[[ Material for this task open ]]

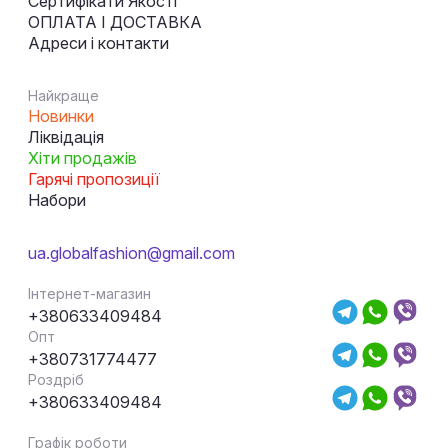
Сертифікати Якості
ОПЛАТА І ДОСТАВКА
Адреси і контакти
Найкраще
Новинки
Ліквідація
Хіти продажів
Гарячі пропозиції
Набори
ua.globalfashion@gmail.com
Інтернет-магазин
+380633409484
Опт
+380731774477
Роздріб
+380633409484
Графік роботи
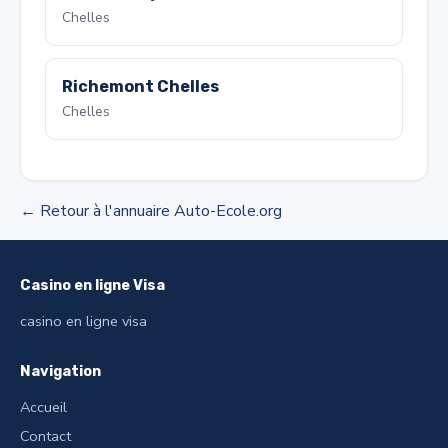
Chelles
Richemont Chelles
Chelles
← Retour à l'annuaire Auto-Ecole.org
Casino en ligne Visa
casino en ligne visa
Navigation
Accueil
Contact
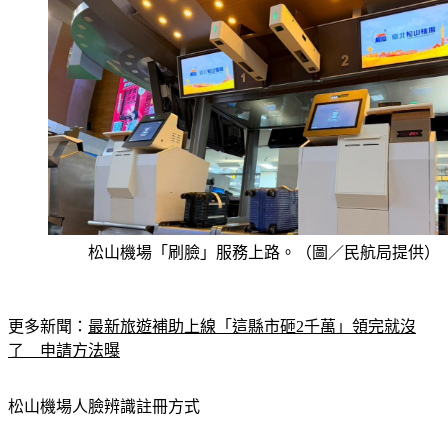
松山機場「刷臉」服務上路。（圖／民航局提供）
更多新聞：
最新旅遊補助上線「這縣市砸2千萬」領完就沒
了　申請方法曝
松山機場人臉辨識註冊方式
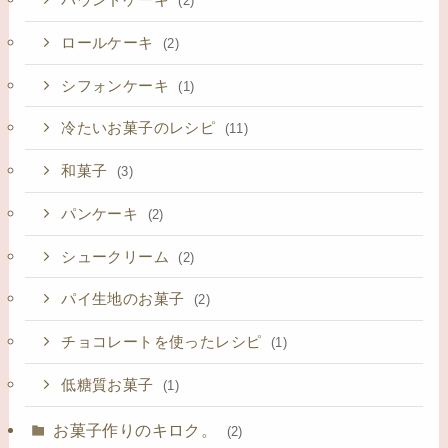
パウンドケーキ
(2)
ロールケーキ
(2)
シフォンケーキ
(1)
冷たいお菓子のレシピ
(11)
和菓子
(3)
パンケーキ
(2)
シュークリーム
(2)
パイ生地のお菓子
(2)
チョコレートを使ったレシピ
(1)
低糖質お菓子
(1)
お菓子作りのキロク。
(2)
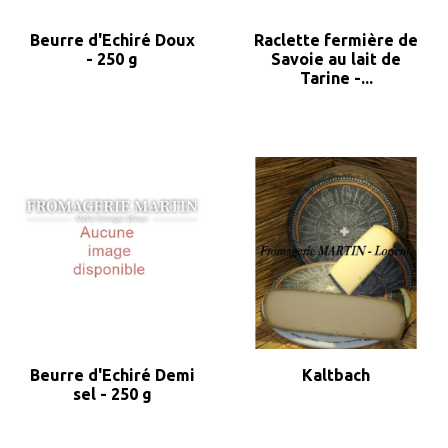
Beurre d'Echiré Doux
Raclette fermière de
- 250 g
Savoie au lait de
Tarine -...
Beurre d'Echiré Demi
Kaltbach
sel - 250 g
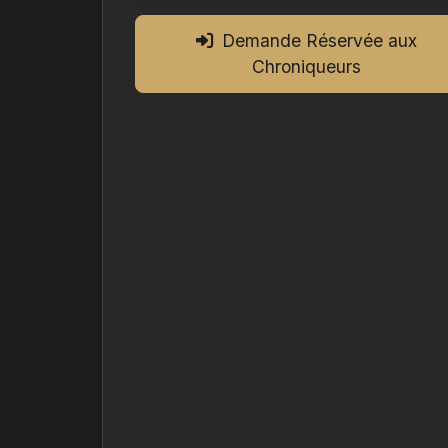
Demande Réservée aux
Chroniqueurs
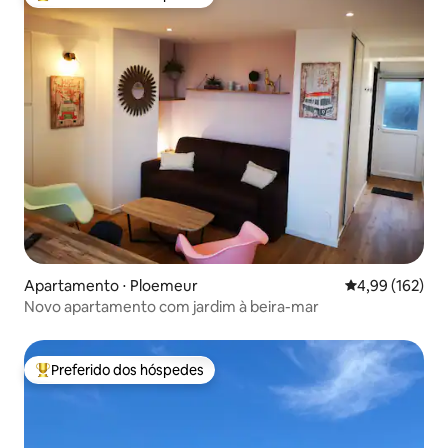
Entre os melhores preferidos dos hóspedes
Apartamento ⋅ Ploemeur
4,99 de uma av
4,99 (162)
Novo apartamento com jardim à beira-mar
Preferido dos hóspedes
Entre os melhores preferidos dos hóspedes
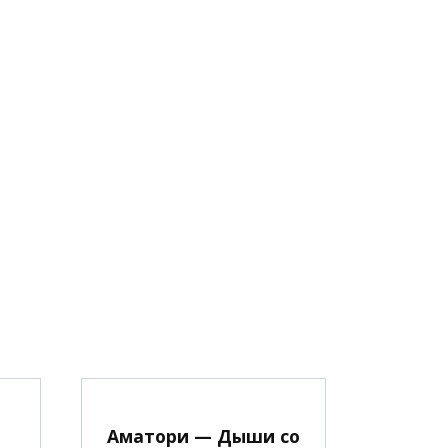
Аматори — Дыши со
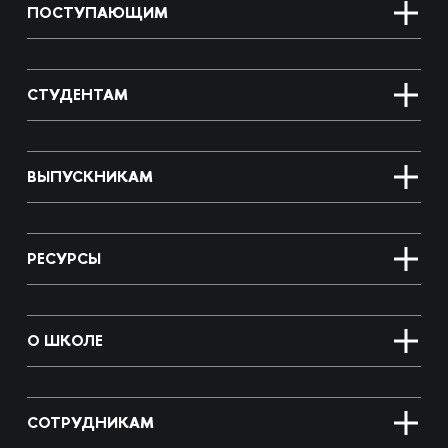
ПОСТУПАЮЩИМ
СТУДЕНТАМ
ВЫПУСКНИКАМ
РЕСУРСЫ
О ШКОЛЕ
СОТРУДНИКАМ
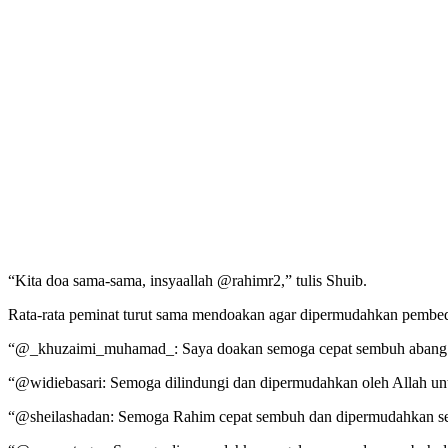
“Kita doa sama-sama, insyaallah @rahimr2,” tulis Shuib.
Rata-rata peminat turut sama mendoakan agar dipermudahkan pembeda
“@_khuzaimi_muhamad_: Saya doakan semoga cepat sembuh abang
“@widiebasari: Semoga dilindungi dan dipermudahkan oleh Allah un
“@sheilashadan: Semoga Rahim cepat sembuh dan dipermudahkan seg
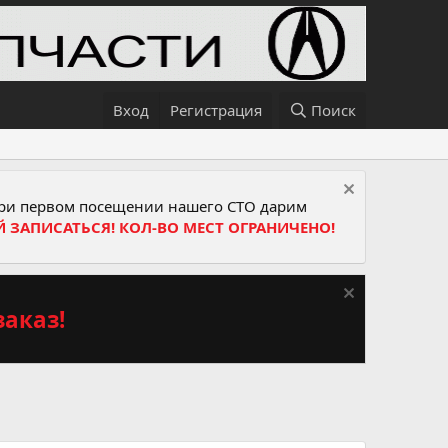
Вход
Регистрация
Поиск
и первом посещении нашего СТО дарим
Й ЗАПИСАТЬСЯ! КОЛ-ВО МЕСТ ОГРАНИЧЕНО!
аказ!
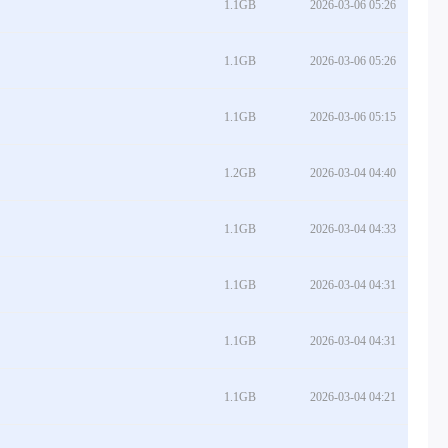
1.1GB
2026-03-06 05:26
1.1GB
2026-03-06 05:26
1.1GB
2026-03-06 05:15
1.2GB
2026-03-04 04:40
1.1GB
2026-03-04 04:33
1.1GB
2026-03-04 04:31
1.1GB
2026-03-04 04:31
1.1GB
2026-03-04 04:21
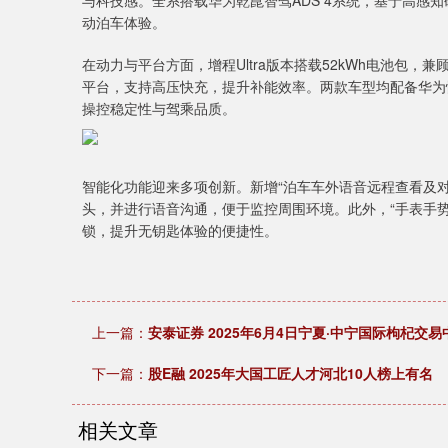
与科技感。全系搭载华为乾崑智驾ADS 4系统，基于高感
动泊车体验。
在动力与平台方面，增程Ultra版本搭载52kWh电池包，兼顾
平台，支持高压快充，提升补能效率。两款车型均配备华为
操控稳定性与驾乘品质。
智能化功能迎来多项创新。新增“泊车车外语音远程查看及
头，并进行语音沟通，便于监控周围环境。此外，“手表手
锁，提升无钥匙体验的便捷性。
上一篇：
安泰证券 2025年6月4日宁夏·中宁国际枸杞交
下一篇：
股E融 2025年大国工匠人才河北10人榜上有名
相关文章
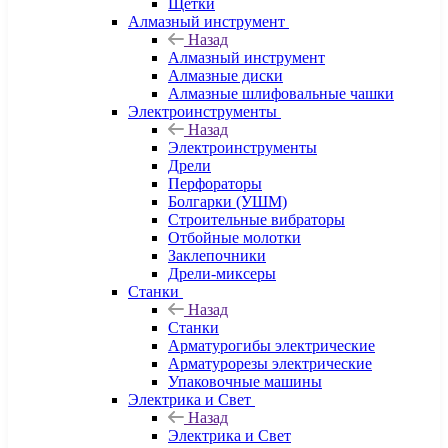
Щетки
Алмазный инструмент
Назад
Алмазный инструмент
Алмазные диски
Алмазные шлифовальные чашки
Электроинструменты
Назад
Электроинструменты
Дрели
Перфораторы
Болгарки (УШМ)
Строительные вибраторы
Отбойные молотки
Заклепочники
Дрели-миксеры
Станки
Назад
Станки
Арматурогибы электрические
Арматурорезы электрические
Упаковочные машины
Электрика и Свет
Назад
Электрика и Свет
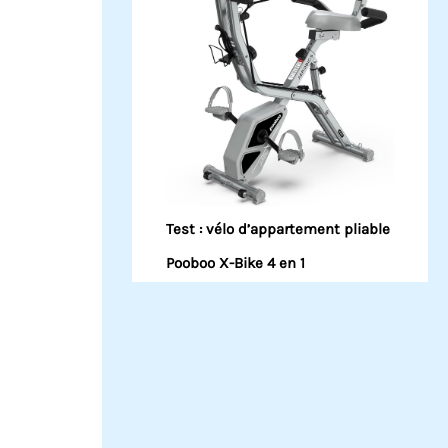
Test : vélo d’appartement pliable
Pooboo X-Bike 4 en 1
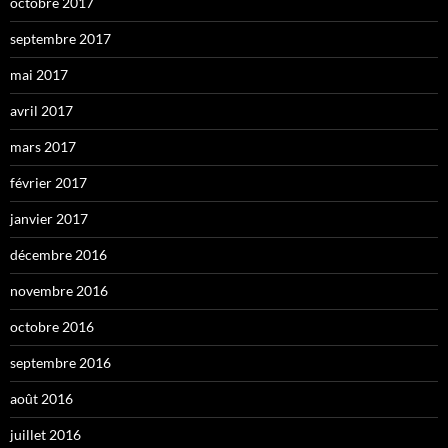
octobre 2017
septembre 2017
mai 2017
avril 2017
mars 2017
février 2017
janvier 2017
décembre 2016
novembre 2016
octobre 2016
septembre 2016
août 2016
juillet 2016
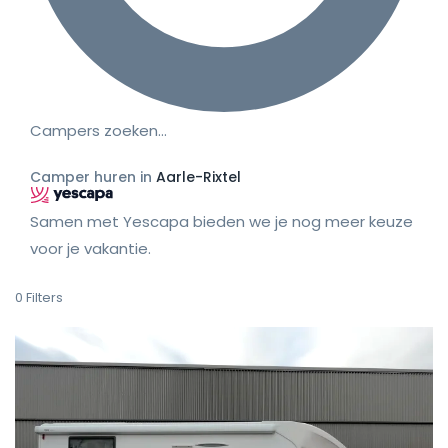
Campers zoeken…
Camper huren in
Aarle-Rixtel
Samen met Yescapa bieden we je nog meer keuze
voor je vakantie.
0
Filters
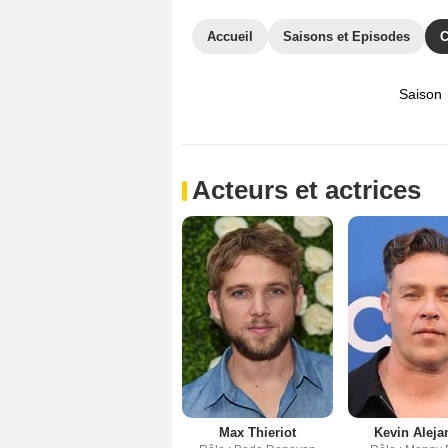
Accueil
Saisons et Episodes
C
Saison
Acteurs et actrices
Max Thieriot
Kevin Aleja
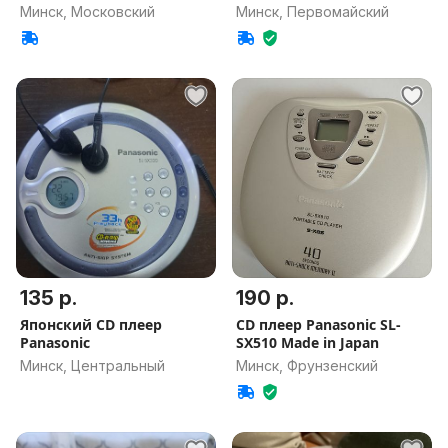
Минск, Московский
Минск, Первомайский
135 р.
190 р.
Японский CD плеер
CD плеер Panasonic SL-
Panasonic
SX510 Made in Japan
Минск, Центральный
Минск, Фрунзенский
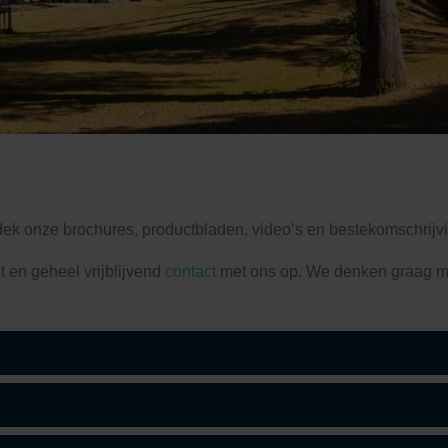
dek onze brochures, productbladen, video’s en bestekomschrijv
 en geheel vrijblijvend
contact
met ons op. We denken graag m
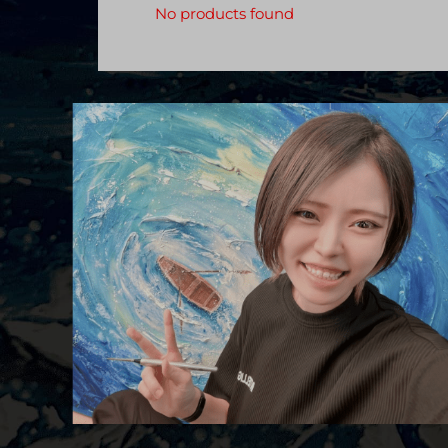
No products found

[[ Material for this task closed ]]

▸ Job
The records above need to be copied exactly, though not their pictures.

▸ Exercise output
Сертифікати Якості
ОПЛАТА І ДОСТАВКА
Адреси і контакти
Найкраще
Новинки
Ліквідація
Хіти продажів
Гарячі пропозиції
Набори
ua.globalfashion@gmail.com
Інтернет-магазин
+380633409484
Опт
+380731774477
Роздріб
+380633409484
Графік роботи
Chelles
Richemont Chelles
Chelles
← Retour à l'annuaire Auto-Ecole.org
Casino en ligne Visa
casino en ligne visa
Navigation
Accueil
Contact
松山機場「刷臉」服務上路。（圖／民航局提供）
更多新聞：
最新旅遊補助上線「這縣市砸2千萬」領完就沒
了　申請方法曝
松山機場人臉辨識註冊方式
パウンドケーキ
(2)
ロールケーキ
(2)
シフォンケーキ
(1)
冷たいお菓子のレシピ
(11)
和菓子
(3)
パンケーキ
(2)
シュークリーム
(2)
パイ生地のお菓子
(2)
チョコレートを使ったレシピ
(1)
低糖質お菓子
(1)
お菓子作りのキロク。
(2)
Beurre d'Echiré Doux
Raclette fermière de
- 250 g
Savoie au lait de
Tarine -...
Beurre d'Echiré Demi
Kaltbach
sel - 250 g
Demande Réservée aux
Chroniqueurs
Entre os melhores preferidos dos hóspedes
Apartamento ⋅ Ploemeur
4,99 de uma av
4,99 (162)
Novo apartamento com jardim à beira-mar
Preferido dos hóspedes
Entre os melhores preferidos dos hóspedes
Аматори — Дыши со
ПОСТУПАЮЩИМ
СТУДЕНТАМ
ВЫПУСКНИКАМ
РЕСУРСЫ
О ШКОЛЕ
СОТРУДНИКАМ
“Kita doa sama-sama, insyaallah @rahimr2,” tulis Shuib.
Rata-rata peminat turut sama mendoakan agar dipermudahkan pembeda
“@_khuzaimi_muhamad_: Saya doakan semoga cepat sembuh abang
“@widiebasari: Semoga dilindungi dan dipermudahkan oleh Allah un
“@sheilashadan: Semoga Rahim cepat sembuh dan dipermudahkan seg
Вход
Регистрация
Поиск
и первом посещении нашего СТО дарим
Й ЗАПИСАТЬСЯ! КОЛ-ВО МЕСТ ОГРАНИЧЕНО!
аказ!
1.1GB
2026-03-06 05:26
1.1GB
2026-03-06 05:26
1.1GB
2026-03-06 05:15
1.2GB
2026-03-04 04:40
1.1GB
2026-03-04 04:33
1.1GB
2026-03-04 04:31
1.1GB
2026-03-04 04:31
1.1GB
2026-03-04 04:21
与科技感。全系搭载华为乾崑智驾ADS 4系统，基于高感
动泊车体验。
在动力与平台方面，增程Ultra版本搭载52kWh电池包，兼顾
平台，支持高压快充，提升补能效率。两款车型均配备华为
操控稳定性与驾乘品质。
智能化功能迎来多项创新。新增“泊车车外语音远程查看及
头，并进行语音沟通，便于监控周围环境。此外，“手表手
锁，提升无钥匙体验的便捷性。
上一篇：
安泰证券 2025年6月4日宁夏·中宁国际枸杞交
下一篇：
股E融 2025年大国工匠人才河北10人榜上有名
相关文章
Щетки
Алмазный инструмент
Назад
Алмазный инструмент
Алмазные диски
Алмазные шлифовальные чашки
Электроинструменты
Назад
Электроинструменты
Дрели
Перфораторы
Болгарки (УШМ)
Строительные вибраторы
Отбойные молотки
Заклепочники
Дрели-миксеры
Станки
Назад
Станки
Арматурогибы электрические
Арматурорезы электрические
Упаковочные машины
Электрика и Свет
Назад
Электрика и Свет
Test : vélo d’appartement pliable
Pooboo X-Bike 4 en 1
octobre 2017
septembre 2017
mai 2017
avril 2017
mars 2017
février 2017
janvier 2017
décembre 2016
novembre 2016
octobre 2016
septembre 2016
août 2016
juillet 2016
Campers zoeken…
Camper huren in
Aarle-Rixtel
Samen met Yescapa bieden we je nog meer keuze
voor je vakantie.
0
Filters
Accueil
Saisons et Episodes
C
Saison
Acteurs et actrices
Max Thieriot
Kevin Aleja
Минск, Московский
Минск, Первомайский
135 р.
190 р.
Японский CD плеер
CD плеер Panasonic SL-
Panasonic
SX510 Made in Japan
Минск, Центральный
Минск, Фрунзенский
dek onze brochures, productbladen, video’s en bestekomschrijv
 en geheel vrijblijvend
contact
met ons op. We denken graag m
No products found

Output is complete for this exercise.